En fin, la tercera parte funciona como cierre del capítulo –servicio a un amo–, dejando así la vía abierta para enlazar con el escudero y sin dejar de recordar su trabazón con el anterior: “no es posible sino que hayas sido mozo de ciego”.
Pero, sin duda alguna, lo más relevante del tratado es la maestría y precisión con la que se gradúan hasta sus más mínimos elementos constitutivos, en progresión casi matemática dependiente del arcaz de marras. Si atendemos a los logros del ratero en detrimento del patrimonio clerical, atenderemos a una minuciosa gradación descendente:
–“tomo entre las manos y dientes un bodigo”.
–“lo más delicado que yo pude, del partido partí un poco”.
–“Y comienzo a desmigajar el pan…”.
E incluso se milimetra la graduación de prevenciones y desvelos por una y otra parte. Las del dómine clerical, por ejemplo, son palpables:
–“Vino el mísero de mi amo, y quiso Dios no miró en la oblada quel ángel había llevado”.
–“contando y volviendo a contar los panes […] estuvo un gran rato echando la cuenta”.
–“creyó ser ratones…”.
–“comenzó a dar a los diablos los ratones…”.
–“dábase al diablo, preguntaba a los vecinos…”.
–“y dende en adelante no dormía tan a sueño suelto”.
–“andaba tan elevado y levantado del sueño […] andaba de noche, como digo, hecho trasgo”.

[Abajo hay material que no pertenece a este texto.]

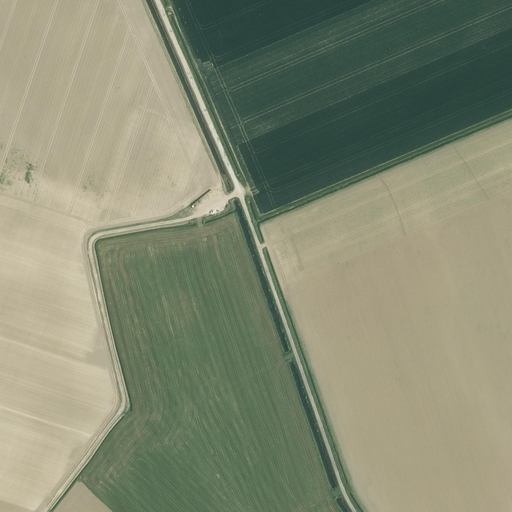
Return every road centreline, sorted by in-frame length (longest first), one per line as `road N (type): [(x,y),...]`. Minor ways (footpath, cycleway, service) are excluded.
road 1 (track): [(355,511),(239,192),(156,0)]
road 2 (track): [(45,511),(124,402),(90,240),(186,219),(239,192)]
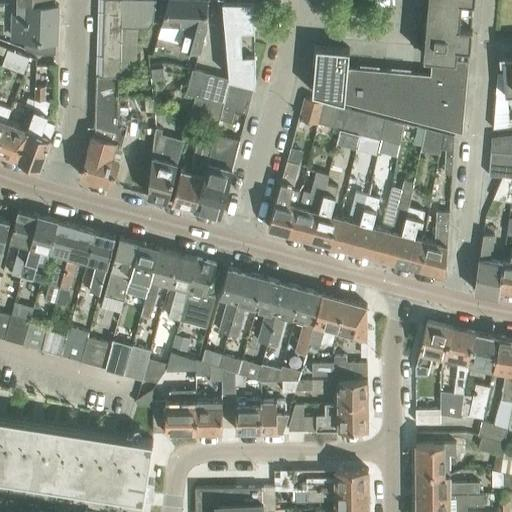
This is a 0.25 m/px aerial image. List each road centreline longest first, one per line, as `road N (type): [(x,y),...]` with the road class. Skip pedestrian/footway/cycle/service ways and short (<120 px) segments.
road 1 (residential): [(457,301),(487,0)]
road 2 (residential): [(170,511),(175,474),(185,456),(203,450),(393,447)]
road 3 (residential): [(239,242),(300,0)]
road 4 (residential): [(57,194),(74,124),(79,0)]
road 5 (residential): [(239,242),(57,194)]
road 6 (residential): [(393,447),(392,282)]
road 7 (residential): [(392,282),(239,242)]
road 8 (unclassified): [(0,349),(136,387)]
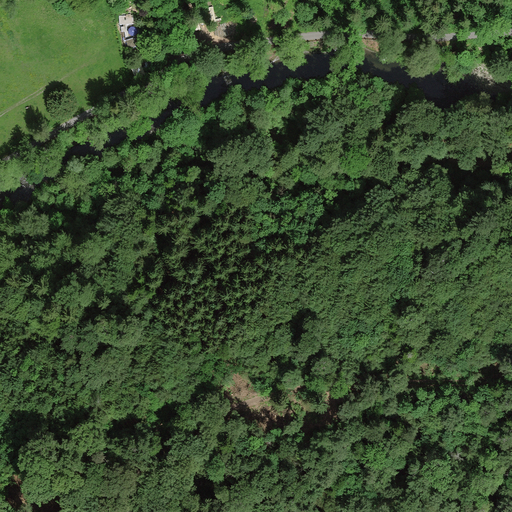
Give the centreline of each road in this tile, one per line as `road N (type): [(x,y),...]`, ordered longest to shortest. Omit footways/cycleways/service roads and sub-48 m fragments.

–“se llegó a mí con mucha quietud por no ser sentido de la culebra”.
No hará falta precisar que el fragmento elegido participa de las dos tendencias estilísticas, la popular y la culta, nítidamente diferenciables en el conjunto de la novelita. A la primera adscribíamos el anacoluto (“el mejor remedio que hallo, pues el de hasta aquí no aprovecha, armaré por de dentro a estos ratones malditos”), la elisión (“grande y roto por algunas partes, aunque pequeños agujeros”), el cruce de construcciones (“Mas no quiso mi desdicha…, cerrase la puerta a mi consuelo y la abriese a mis trabajos”) y la abundancia de modismos (“¡tan blanco el ojo!”, “en dos credos”, “a destajo”) o de refranes (“escapé del trueno y di en el relámpago”). A la segunda, la aliteración (“moría mala muerte”), la perífrasis (“el que me mataba del hambre”), la antítesis (“el día que enterrábamos, yo vivía”), la paronomasia (“al tercero día me vino la terciana derecha”), o los procedimientos más complicados: comparación (“como quien toma gragea”), metáfora (“paraíso panal”), zeugma (“porque verá la falta [‘ausencia’] el que en tanta [‘necesidad’] me hace vivir”), etc.

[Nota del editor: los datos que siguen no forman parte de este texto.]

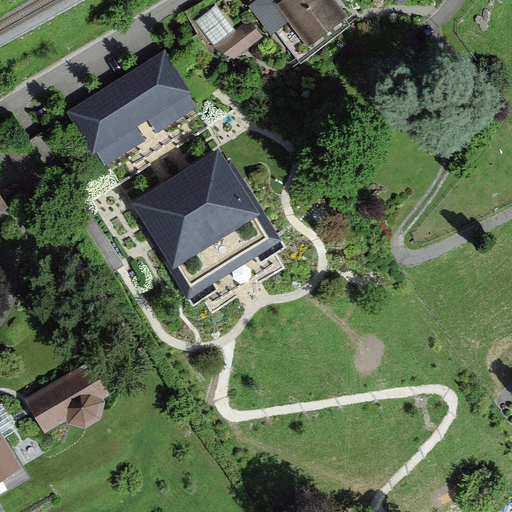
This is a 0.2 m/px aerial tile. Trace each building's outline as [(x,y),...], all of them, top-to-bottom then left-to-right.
[(337,0),(282,0),(274,7),(304,46),(348,14),(337,0)] [(265,35),(250,19),(239,30),(215,5),(197,23),(235,63),(265,35)] [(191,88),(165,47),(67,108),(93,149),(96,147),(105,162),(145,137),(136,123),(146,116),(156,130),(197,105),(187,90),(191,88)] [(261,209),(219,143),(132,199),(142,214),(138,216),(188,296),(194,305),(285,247),(279,238),(261,209)] [(0,213),(9,208),(0,193),(0,213)] [(88,358),(22,399),(44,436),(68,420),(85,427),(101,417),(100,401),(110,395),(88,358)] [(0,428),(0,482),(23,470),(0,428)]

Y, por supuesto, también aquí se agolparán todos esos procedimientos expresivos para crear un entramado contextual tan deslumbrante como endemoniadamente irónico. Pongamos que sea a propósito del tullido arcaz, genialmente personificado aquí para aliarse con las miserias del muchacho en contra de las crueldades clericales:
voyme al triste arcaz, y, por do había mirado tener menos defensa, le acometí con el cuchillo, que a manera de barreno dél usé. Y, como la antiquísima arca, por ser de tantos años, la hallase sin fuerza y corazón, antes muy blanda y carcomida, luego se me rindió y consintió en su costado, por mi remedio, un buen agujero. Esto hecho, abro muy paso la llagada arca
… … …
–Este arcaz está tan maltratado y es de madera tan vieja y flaca, que no habrá ratón a quien se defienda. Y va ya tal, que si andamos más con él, nos dejará sin guarda; y aun lo peor que, aunque hace poca, todavía hará falta faltando y me pondrá en costa de tres o cuatro reales. El mejor remedio que hallo, pues el de hasta aquí no aprovecha: armaré por de dentro a estos ratones malditos.
Desde luego, se mire por donde se mire, salta a la vista que el anónimo creador de La vida de Lazarillo de Tormes, y de sus fortunas y adversidades ahorró sólo en el nombre, pero no escatimó en el despilfarro de recursos literarios de toda suerte que terminarían inmortalizando su obra.